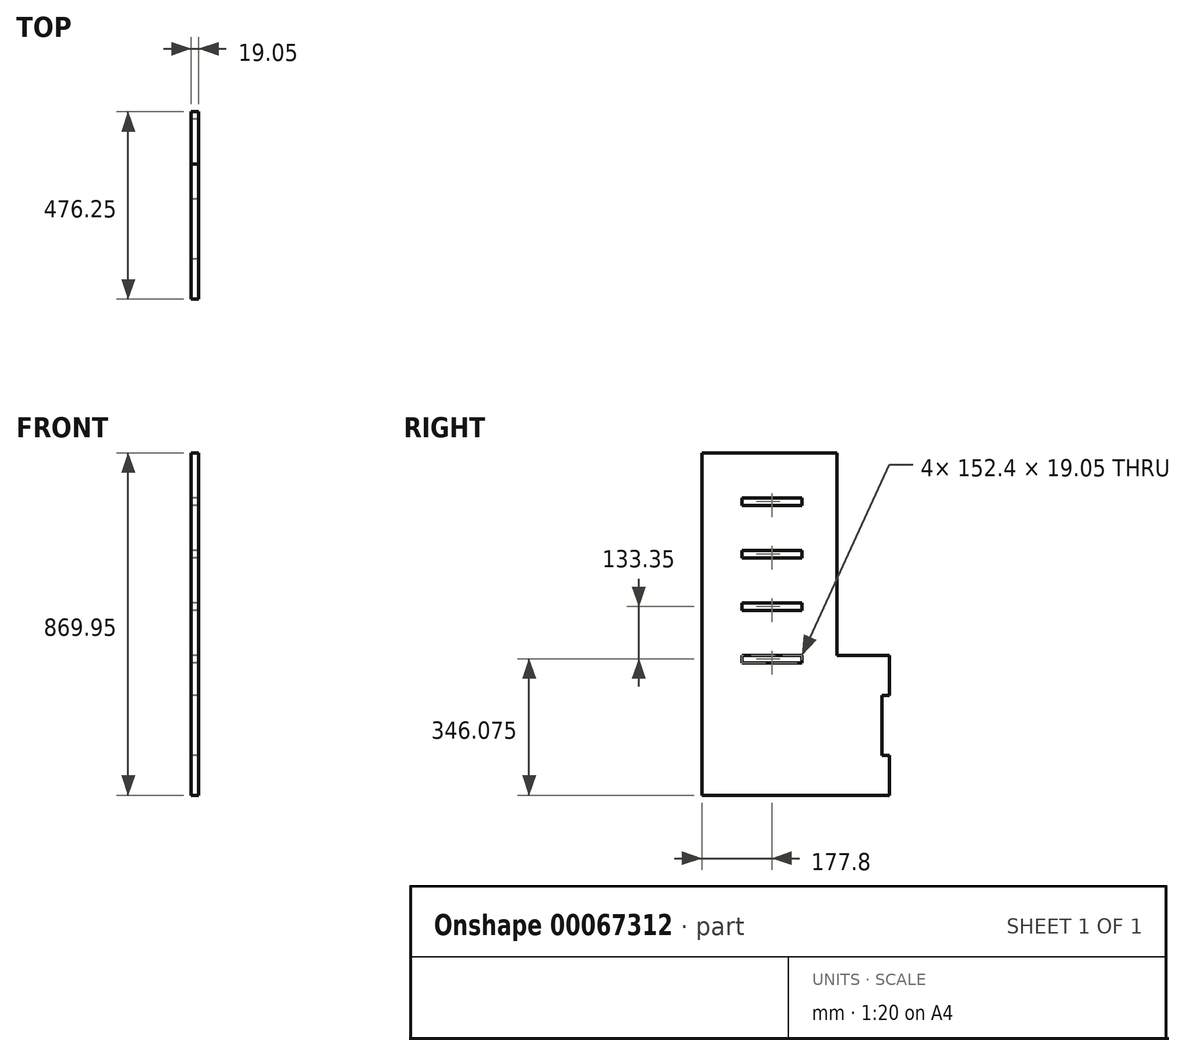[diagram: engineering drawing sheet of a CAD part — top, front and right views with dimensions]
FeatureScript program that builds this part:
annotation { "Feature Type Name" : "Feature", "Feature Type Description" : "" }
export const myFeature = defineFeature(function(context is Context, id is Id, definition is map)
    precondition{}
    {
        {
            var Q0;
            Q0=qCreatedBy(makeId("Right.planeOp"),FACE);
            var sketch = newSketch(context, id + "F0", { "sketchPlane" : qUnion([Q0])});
            skLineSegment(sketch, "E0.bottom", {"start": v(-171.45, 0) * mm, "end": v(171.45, 0) * mm});
            skLineSegment(sketch, "E0.top", {"start": v(-171.45, -869.95) * mm, "end": v(171.45, -869.95) * mm});
            skLineSegment(sketch, "E0.left", {"start": v(-171.45, 0) * mm, "end": v(-171.45, -869.95) * mm});
            skLineSegment(sketch, "E0.right", {"start": v(171.45, 0) * mm, "end": v(171.45, -869.95) * mm});
            skLineSegment(sketch, "E1.bottom", {"start": v(-69.85, -114.3) * mm, "end": v(82.55, -114.3) * mm});
            skLineSegment(sketch, "E1.top", {"start": v(-69.85, -133.35) * mm, "end": v(82.55, -133.35) * mm});
            skLineSegment(sketch, "E1.left", {"start": v(-69.85, -114.3) * mm, "end": v(-69.85, -133.35) * mm});
            skLineSegment(sketch, "E1.right", {"start": v(82.55, -114.3) * mm, "end": v(82.55, -133.35) * mm});
            skLineSegment(sketch, "E2.bottom", {"start": v(-69.85, -247.65) * mm, "end": v(82.55, -247.65) * mm});
            skLineSegment(sketch, "E2.top", {"start": v(-69.85, -266.7) * mm, "end": v(82.55, -266.7) * mm});
            skLineSegment(sketch, "E2.left", {"start": v(-69.85, -247.65) * mm, "end": v(-69.85, -266.7) * mm});
            skLineSegment(sketch, "E2.right", {"start": v(82.55, -247.65) * mm, "end": v(82.55, -266.7) * mm});
            skLineSegment(sketch, "E3.bottom", {"start": v(-69.85, -381) * mm, "end": v(82.55, -381) * mm});
            skLineSegment(sketch, "E4.bottom", {"start": v(-69.85, -514.35) * mm, "end": v(82.55, -514.35) * mm});
            skLineSegment(sketch, "E4.top", {"start": v(-69.85, -533.4) * mm, "end": v(82.55, -533.4) * mm});
            skLineSegment(sketch, "E4.left", {"start": v(-69.85, -514.35) * mm, "end": v(-69.85, -533.4) * mm});
            skLineSegment(sketch, "E4.right", {"start": v(82.55, -514.35) * mm, "end": v(82.55, -533.4) * mm});
            skLineSegment(sketch, "E5.bottom", {"start": v(-19.05, -869.95) * mm, "end": v(133.35, -869.95) * mm});
            skLineSegment(sketch, "E6.bottom", {"start": v(-19.05, -869.95) * mm, "end": v(40.36, -869.95) * mm});
            skLineSegment(sketch, "E7.top", {"start": v(-19.05, -889) * mm, "end": v(133.35, -889) * mm});
            skLineSegment(sketch, "E7.left", {"start": v(-19.05, -869.95) * mm, "end": v(-19.05, -889) * mm});
            skLineSegment(sketch, "E7.right", {"start": v(133.35, -869.95) * mm, "end": v(133.35, -889) * mm});
            skLineSegment(sketch, "E8", {"start": v(-69.85, -381) * mm, "end": v(-69.85, -400.05) * mm});
            skLineSegment(sketch, "E9", {"start": v(-69.85, -400.05) * mm, "end": v(82.55, -400.05) * mm});
            skLineSegment(sketch, "E10", {"start": v(82.55, -400.05) * mm, "end": v(82.55, -381) * mm});
            skLineSegment(sketch, "E11.bottom", {"start": v(171.45, -869.95) * mm, "end": v(304.8, -869.95) * mm});
            skLineSegment(sketch, "E11.top", {"start": v(171.45, -514.35) * mm, "end": v(304.8, -514.35) * mm});
            skLineSegment(sketch, "E11.left", {"start": v(171.45, -869.95) * mm, "end": v(171.45, -514.35) * mm});
            skLineSegment(sketch, "E11.right", {"start": v(304.8, -869.95) * mm, "end": v(304.8, -514.35) * mm});
            skLineSegment(sketch, "E12.bottom", {"start": v(304.8, -615.95) * mm, "end": v(285.75, -615.95) * mm});
            skLineSegment(sketch, "E12.top", {"start": v(304.8, -768.35) * mm, "end": v(285.75, -768.35) * mm});
            skLineSegment(sketch, "E12.left", {"start": v(304.8, -615.95) * mm, "end": v(304.8, -768.35) * mm});
            skLineSegment(sketch, "E12.right", {"start": v(285.75, -615.95) * mm, "end": v(285.75, -768.35) * mm});
            skLineSegment(sketch, "E13.bottom", {"start": v(-69.85, 0) * mm, "end": v(82.55, 0) * mm});
            skLineSegment(sketch, "E13.top", {"start": v(-69.85, 19.05) * mm, "end": v(82.55, 19.05) * mm});
            skLineSegment(sketch, "E13.left", {"start": v(-69.85, 0) * mm, "end": v(-69.85, 19.05) * mm});
            skLineSegment(sketch, "E13.right", {"start": v(82.55, 0) * mm, "end": v(82.55, 19.05) * mm});
            skSolve(sketch);
        }
        {
            var Q0;
            Q0=makeQuery(id+"F0.imprint","IMPRINT",FACE,{"disambiguationData":[TD([[makeQuery(id+"F0.imprint","IMPRINT",EDGE,{"derivedFrom":sQuery(id+"F0.wireOp",EDGE,"E0.bottom")}),-1.0]])]});
            var Q1;
            Q1=makeQuery(id+"F0.imprint","IMPRINT",FACE,{"disambiguationData":[TD([[makeQuery(id+"F0.imprint","IMPRINT",EDGE,{"derivedFrom":sQuery(id+"F0.wireOp",EDGE,"E5.bottom")}),-1.0]])]});
            var Q2;
            {var subQ3=sQuery(id+"F0.wireOp",EDGE,"a29a86c9-f4e7-4d65-be75-dea9e2e52950.bottom");Q2=makeQuery(id+"F0.imprint","IMPRINT",FACE,{"disambiguationData":[TD([[makeQuery(id+"F0.imprint","IMPRINT",EDGE,{"derivedFrom":subQ3}),-1.0]])]});}
            var Q3;
            {var subQ3=sQuery(id+"F0.wireOp",EDGE,"482b441b-516f-4dff-9e70-26fbe542cdff.bottom");Q3=makeQuery(id+"F0.imprint","IMPRINT",FACE,{"disambiguationData":[TD([[makeQuery(id+"F0.imprint","IMPRINT",EDGE,{"derivedFrom":subQ3}),-1.0]])]});}
            var Q4;
            Q4=makeQuery(id+"F0.imprint","IMPRINT",FACE,{"disambiguationData":[TD([[makeQuery(id+"F0.imprint","IMPRINT",EDGE,{"derivedFrom":sQuery(id+"F0.wireOp",EDGE,"a29a86c9-f4e7-4d65-be75-dea9e2e52950.top")}),1.0]])]});
            var Q5;
            Q5=makeQuery(id+"F0.imprint","IMPRINT",FACE,{"disambiguationData":[TD([[makeQuery(id+"F0.imprint","IMPRINT",EDGE,{"derivedFrom":sQuery(id+"F0.wireOp",EDGE,"2477f2b8-453e-48af-9c50-ee16ae39cff9.bottom")}),1.0]])]});
            var Q6;
            {var subQ0=sQuery(id+"F0.wireOp",EDGE,"482b441b-516f-4dff-9e70-26fbe542cdff.top");Q6=makeQuery(id+"F0.imprint","IMPRINT",FACE,{"disambiguationData":[TD([[makeQuery(id+"F0.imprint","IMPRINT",EDGE,{"derivedFrom":subQ0}),1.0]])]});}
            var Q7;
            Q7=makeQuery(id+"F0.imprint","IMPRINT",FACE,{"disambiguationData":[TD([[makeQuery(id+"F0.imprint","IMPRINT",EDGE,{"derivedFrom":sQuery(id+"F0.wireOp",EDGE,"962796bc-906d-4d0b-82fb-ca6226cb6b58.bottom")}),1.0]])]});
            var Q8;
            Q8=makeQuery(id+"F0.imprint","IMPRINT",FACE,{"disambiguationData":[TD([[makeQuery(id+"F0.imprint","IMPRINT",EDGE,{"derivedFrom":sQuery(id+"F0.wireOp",EDGE,"962796bc-906d-4d0b-82fb-ca6226cb6b58.top")}),-1.0]])]});
            var Q9;
            {var subQ3=sQuery(id+"F0.wireOp",EDGE,"9086a410-cb1b-4498-9778-83905ee574a5.bottom");Q9=makeQuery(id+"F0.imprint","IMPRINT",FACE,{"disambiguationData":[TD([[makeQuery(id+"F0.imprint","IMPRINT",EDGE,{"derivedFrom":subQ3}),1.0]])]});}
            var Q10;
            {var subQ1=sQuery(id+"F0.wireOp",EDGE,"E11.bottom");Q10=makeQuery(id+"F0.imprint","IMPRINT",FACE,{"disambiguationData":[TD([[makeQuery(id+"F0.imprint","IMPRINT",EDGE,{"derivedFrom":subQ1}),1.0]])]});}
            var Q11;
            Q11=makeQuery(id+"F0.imprint","IMPRINT",FACE,{"disambiguationData":[TD([[makeQuery(id+"F0.imprint","IMPRINT",EDGE,{"derivedFrom":sQuery(id+"F0.wireOp",EDGE,"E13.bottom")}),1.0]])]});
            extrude(context, id + "F1", {"entities" : qUnion([Q0, Q1, Q2, Q3, Q4, Q5, Q6, Q7, Q8, Q9, Q10, Q11]), "depth" : 19.05 * mm});
        }
    });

EXERCISE TASK: Pull out each line of the listing above that contains the string "qUnion".

TASK SOLUTION:
            var sketch = newSketch(context, id + "F0", { "sketchPlane" : qUnion([Q0])});
            extrude(context, id + "F1", {"entities" : qUnion([Q0, Q1, Q2, Q3, Q4, Q5, Q6, Q7, Q8, Q9, Q10, Q11]), "depth" : 19.05 * mm});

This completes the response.